Belge alıntısı:

Pazartesi Haziran 17, 2024

HAVUÇ AYDINLAR (MAYALARIN ANISINA)

 

Burjuvazi, kendi sistemini “ilerici” ve insanlığın sahip olabileceği “en iyi toplumsal sistem” olarak tanıtmaya devam ediyor ve bu sistemi savunanları, bu sistemin sürdürülmesinin teorisini yapanları da toplumun karşısına “aydın” olarak çıkarıyor. Elindeki devletin baskı gücünü ve üretim araçlarına sahip olmanın getirdiği tüm avantajları kullanarak;  burjuva ideolojik manipüle araçlarını her saniye, her saat topluma empoze ediyor.

Burjuva aydını, feodalizme kaşı kapitalist sistemi ve onun değerlerini savunurken aydındı. Feodal sistemi ve onun değerlerini savunanlar ise artık aydın olmaktan çıkıp gericileşmişlerdi. Çünkü onlar, ölen bir toplumsal sistemi savunuyorlardı, bu nedenle de “aydın” olamazlardı, olsa olsa yeni bir toplumsal sistemin karşısında yer alan karşı-devrimcilerdi. 

Aydını, salt aydınlatma kavramı içinde ele alsak dahi, toplumu aydınlatıcı bir görev üstlenmesi gerekiyor. Toplumu aydınlatma ise ölen, gerileyen ve artık toplumun sahip olduğu üretici güçlerin gerisinde kalmış ve onun gelişmesi önünde engel haline gelmiş, gerici üretim ilişkilerine sahip toplumsal sistemi savunmanın aydınlatıcı bir yanı olmadığı gibi, aydınlanmanın önünde bir engel oluşturmaktadır.

Bulunduğu toplumsal sistemi yargılamayan ve daha ileri bir toplumsal sistemi savunmayan ve bunun mücadelesini vermeyene aydın denemez.

Ve artık, kapitalist sistem, sürdürülemez ve çürümüş bir toplumsal sistem haline gelmiştir. Her ne kadar kapitalist sistemi ayakta tutma adına; kapitalist üretim ilişkilerini yeniden ve yeniden üretmek için, yoğun bir savaşım (her türlü baskı, anti-demokratik uygulama, faşizm, kitlesel katliam, kitlesel aç bırakma, emperyalist savaş ve işgaller vb. vb.)  verse de, bu onun, toplumsal bir sistem olarak miadını çoktan doldurduğunun göstergesinden başka bir şey değildir.

İnsanın insanı sömürdüğü, baskı altına aldığı, bir avuç sömürücü sınıflar dışında, çalışan emekçilerin tüm haklarının elinden alındığı bir sistemin, düzeltilebilecek, savunulacak bir yanı olamaz. Böylesi bir sistemi savunmak ya da bazı “aşırı uçların” törpülenmesiyle her şeyin yolunda olacağını savunmanın aydın olmakla hiç bir ilişkisi yoktur. Gericiliği savunmak ve  onu yaşatmaya çalışmak karşı-devrimciliktir.

Verilen malzeme:
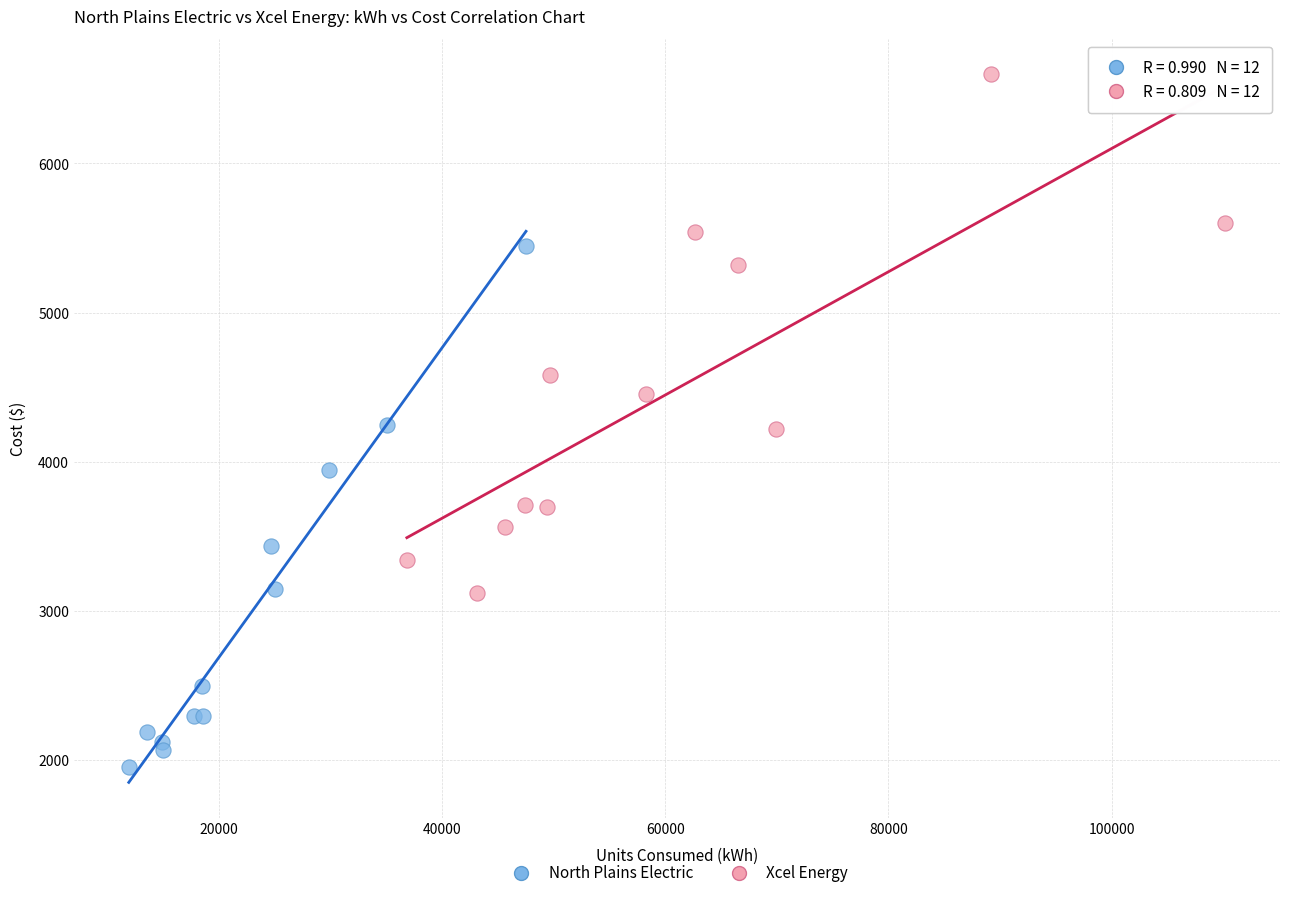

Which series reaches the minimum Y coordinate?

North Plains Electric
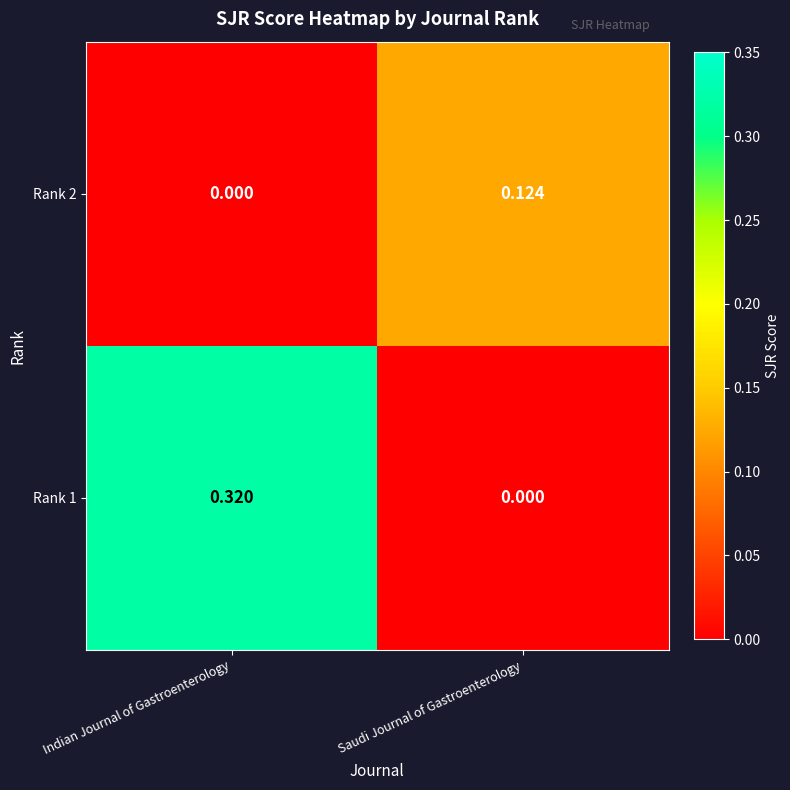

Which category has the highest value in the Rank 1 series?

Indian Journal of Gastroenterology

Yapılacaklar:
**a.** Aydınlar üzerine yazıda "Aydını, salt aydınlatma" sözlerinden başlayıp "bir engel oluşturmaktadır." sözlerine kadar uzanan kısmı hiçbir değişiklik yapmadan aktarır mısın?
**b.** Aydınlar üzerine yazıyı son cümlesinden sonra nasıl devam ettirirsin?

Alıştırma cevapları:
**a.**
Aydını, salt aydınlatma kavramı içinde ele alsak dahi, toplumu aydınlatıcı bir görev üstlenmesi gerekiyor. Toplumu aydınlatma ise ölen, gerileyen ve artık toplumun sahip olduğu üretici güçlerin gerisinde kalmış ve onun gelişmesi önünde engel haline gelmiş, gerici üretim ilişkilerine sahip toplumsal sistemi savunmanın aydınlatıcı bir yanı olmadığı gibi, aydınlanmanın önünde bir engel oluşturmaktadır.

**b.**
Bugün, insanlık, daha ileri bir toplumsal sisteme sahip olabilecek bir gelişmeye sahiptir. İnsanın insanı sömürmediği, her türlü baskının ortadan kalktığı, özel mülkiyetçi sistemin yok edilip, toplumsal mülkiyetin hakim kılındığı sosyalist ve komünist bir toplumsal sistemin kurulmasının bütünüyle koşulları vardır.

Bu anlamda, kapitalist sistemin savunucuları aydın olamaz. Aydın, daha ileri bir toplumsal (sosyalist-komünist) sistemi savunanlara denir.

Bir işçinin grevle haklarını almaya çalışması, sömrülmeden insan gibi yaşamak istemesi bir aydının ve aydınlanmanın mücadelesidir. Binlerce adsız devrimci propagandistin, örgütleyicinin ve ajitatörün işçi ve emekçileri aydınlatmak için gece gündüz çalışması, sosyalizmin propagandasını yapması, toplumun en ileri aydınları olmasındandır. Gerçek aydın da bunlardır.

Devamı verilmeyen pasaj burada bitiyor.